Cancer patients employ a brushstroke of creativity to overcome chemo

Published 3:45 pm Wednesday, July 6, 2016

WASHINGTON – A month after she was diagnosed with breast cancer, Anna Davis took out her pen and set the scene: A hospital room with tile floors. A plant in the corner. A single box of tissues. Herself, the patient, hovering in the middle, alone.

For Davis, a professional artist, sketching that moment was the first step in accepting life with cancer.

On Tuesday, she joined dozens of other cancer survivors, patients and their families to paint canvas murals at MedStar Washington Hospital Center in the District of Columbia. The event launched a 50-day tour by the Foundation for Hospital Art that will bring painting supplies to cancer hospitals in all 50 states.

Not only will the events help patients find comfort and build community, but they also will create vibrant art for hospital walls, said Scott Feight, executive director of the foundation. When finished, the 36 canvases painted Tuesday will become six murals that will hang in cancer treatment rooms in hospitals in the D.C. area and around the country.

“It’s not really even about art,” Feight said. “It’s about brightening the darkest part of peoples’ lives.”

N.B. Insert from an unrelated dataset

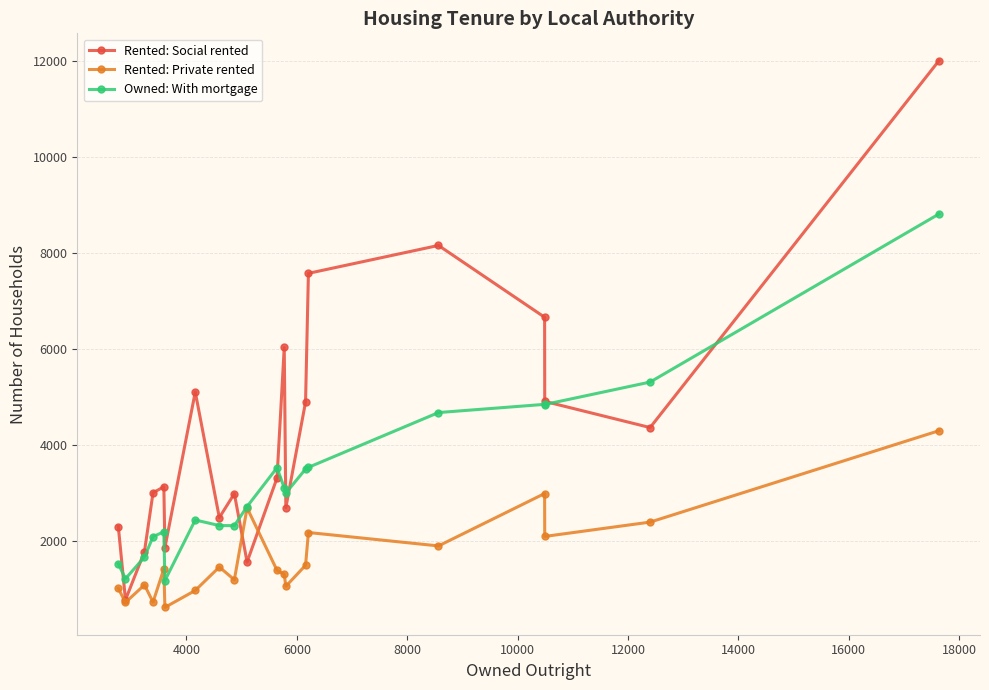

Count the number of categories in the chart.

20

Painting and other creative arts help cancer patients reduce stress, process their emotions and heal faster, said Raquel Nunes, an attending physician at the hospital center who specializes in oncology. The process of creating helps patients’ brains combat chemicals that cause stress. It also wards off depression and anxiety.

“Art can help you focus again on a positive thing,” Nunes said. “It can help you express things you wouldn’t or couldn’t with words.”

Lorenita Lucas saw the paintfest as a chance to catch up with friends she met at the hospital after she was diagnosed with Stage 4 breast cancer in 2014.

She and her fellow patients formed a tight-knit community through support groups and other activities organized by the hospital and nonprofits groups.

But the 50-year-old fitness instructor was also painting on Tuesday to keep her mind off of a pending medical appointment. Last week, her doctors found a lump on her sternum. On Friday, she’ll learn if that means the cancer is back.

“Being here helps me take my mind off it all,” Lucas said, smiling as she navigated her paintbrush through the intricate feathers of a peacock’s tail.

For two hours, about 50 people gathered around canvases set on tables just outside the front doors of the hospital’s cancer institute, coloring in the blank spaces.

As the expanses of white morphed into brightly colored hummingbirds and hot-air balloons, those painting introduced themselves and shared their stories.

Unlike Davis, almost everybody else was new to painting. All had their own ways of coping with their diagnoses.

Robin Gray found comfort in cooking and crafts after doctors told her she had breast cancer nearly two years ago. She baked cakes and made hats to distract herself from the hospital bills and losing her hair.

“It’s my time away from it all,” she said.

Davis, who is now cancer-free, said she was scared at first to put her experiences with cancer down on paper.

But the black-and-white drawings were essential to coping with her new reality.

“There’s no words in the beginning,” Davis said. “You just have to put something out there and start to process.”

The hospital has offered a variety of creative therapies in the 10 years Nunes has worked there. It’s important to offer patients a range of options, she said, so they can find what helps them best.

After her diagnosis, Davis went through a whole list of ways to help her heal: acupuncture, reiki, medicines. But her art is the only thing that has remained constant since that day in 2013.

Davis, who was 37 when her cancer was diagnosed, said she wants to organize a support group for younger cancer patients and survivors. She’s also working to transform the drawings from her journal into sculptures and, eventually, a book.

“Art makes something good out of a nothing, out of a negative,” she said.